I am trying to publish in a transaction a message on 16 Kafka partitions on 7 brokers.
The flow is like this:
- open transaction
- write a message to 16 partitions
- commit transaction
- sleep 25 ms
- repeat
Sometimes the transaction takes over 1 second to complete, with an average of 50 ms. After enabling trace logging on producer's side, I noticed the following error:
TRACE internals.TransactionManager [kafka-producer-network-thread | producer-1] - [Producer clientId=producer-1, transactionalId=cma-2]
Received transactional response AddPartitionsToTxnResponse(errors={modelapp-ecb-0=CONCURRENT_TRANSACTIONS, modelapp-ecb-9=CONCURRENT_TRANSACTIONS, modelapp-ecb-10=CONCURRENT_TRANSACTIONS, modelapp-ecb-11=CONCURRENT_TRANSACTIONS, modelapp-ecb-12=CONCURRENT_TRANSACTIONS, modelapp-ecb-13=CONCURRENT_TRANSACTIONS, modelapp-ecb-14=CONCURRENT_TRANSACTIONS, modelapp-ecb-15=CONCURRENT_TRANSACTIONS, modelapp-ecb-1=CONCURRENT_TRANSACTIONS, modelapp-ecb-2=CONCURRENT_TRANSACTIONS, modelapp-ecb-3=CONCURRENT_TRANSACTIONS, modelapp-ecb-4=CONCURRENT_TRANSACTIONS, modelapp-ecb-5=CONCURRENT_TRANSACTIONS, modelapp-ecb-6=CONCURRENT_TRANSACTIONS, modelapp-ecb-=CONCURRENT_TRANSACTIONS, modelapp-ecb-8=CONCURRENT_TRANSACTIONS}, throttleTimeMs=0)
for request (type=AddPartitionsToTxnRequest, transactionalId=cma-2, producerId=59003, producerEpoch=0, partitions=[modelapp-ecb-0, modelapp-ecb-9, modelapp-ecb-10, modelapp-ecb-11, modelapp-ecb-12, modelapp-ecb-13, modelapp-ecb-14, modelapp-ecb-15, modelapp-ecb-1, modelapp-ecb-2, modelapp-ecb-3, modelapp-ecb-4, modelapp-ecb-5, modelapp-ecb-6, modelapp-ecb-7, modelapp-ecb-8])
The Kafka producer retries sending AddPartitionsToTxnRequest(s) several times until it succeeds, but this leads to delays.
The code looks like this:
Properties producerProperties = PropertiesUtil.readPropertyFile(_producerPropertiesFile);
_producer = new KafkaProducer<>(producerProperties);
_producer.initTransactions();
_producerService = Executors.newSingleThreadExecutor(new NamedThreadFactory(getClass().getSimpleName()));
_producerService.submit(() -> {
while (!Thread.currentThread().isInterrupted()) {
try {
_producer.beginTransaction();
for (int partition = 0; partition < _numberOfPartitions; partition++)
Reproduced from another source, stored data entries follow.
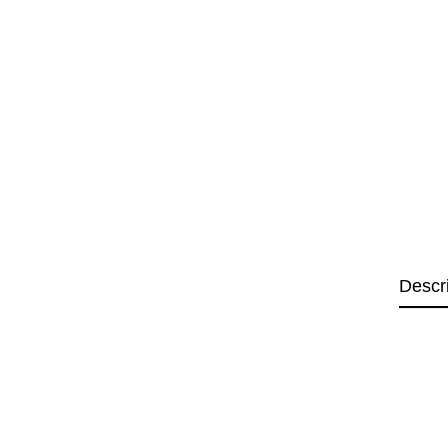
Descr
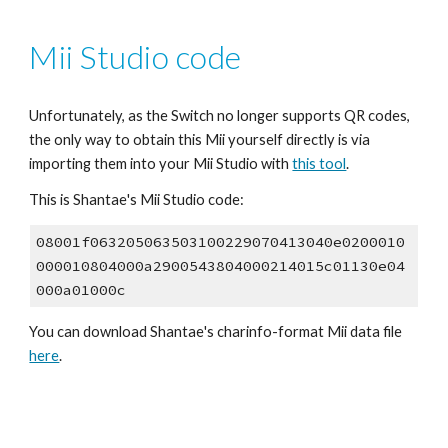
Mii Studio code
Unfortunately, as the Switch no longer supports QR codes, 
the only way to obtain this Mii yourself directly is via 
importing them into your Mii Studio with 
this tool
.
This is 
Shantae
's Mii Studio code:
08001f063205063503100229070413040e0200010
000010804000a2900543804000214015c01130e04
000a01000c
You can download 
Shantae
's 
charinfo
-format Mii data file 
here
.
_producer.send(new ProducerRecord<>(_producerTopic, partition, KafkaRecordKeyFormatter.formatControlMessageKey(_messageNumber, token), EMPTY_BYTE_ARRAY));
_producer.commitTransaction();
_messageNumber++;
Thread.sleep(_timeBetweenProducedMessagesInMillis);
} catch (ProducerFencedException | OutOfOrderSequenceException | AuthorizationException | UnsupportedVersionException e) {
closeProducer();
break;
} catch (KafkaException e) {
_producer.abortTransaction();
} catch (InterruptedException e) {...}
}
});
Looking to broker's code, it seems there are 2 cases when this error is thrown, but I cannot tell why I get there
object TransactionCoordinator {
...
def handleAddPartitionsToTransaction(...): Unit = {
...
if (txnMetadata.pendingTransitionInProgress) {
// return a retriable exception to let the client backoff and retry
Left(Errors.CONCURRENT_TRANSACTIONS)
} else if (txnMetadata.state == PrepareCommit || txnMetadata.state == PrepareAbort) {
Left(Errors.CONCURRENT_TRANSACTIONS)
}
...
}
...
}
Thanks in advance for help!
Later edit:
Enabling trace logging on broker we were able to see that broker sends to the producer END_TXN response before transaction reaches state CompleteCommit. The producer is able to start a new transaction, which is rejected by the broker while it is still in the transition PrepareCommit -> CompleteCommit.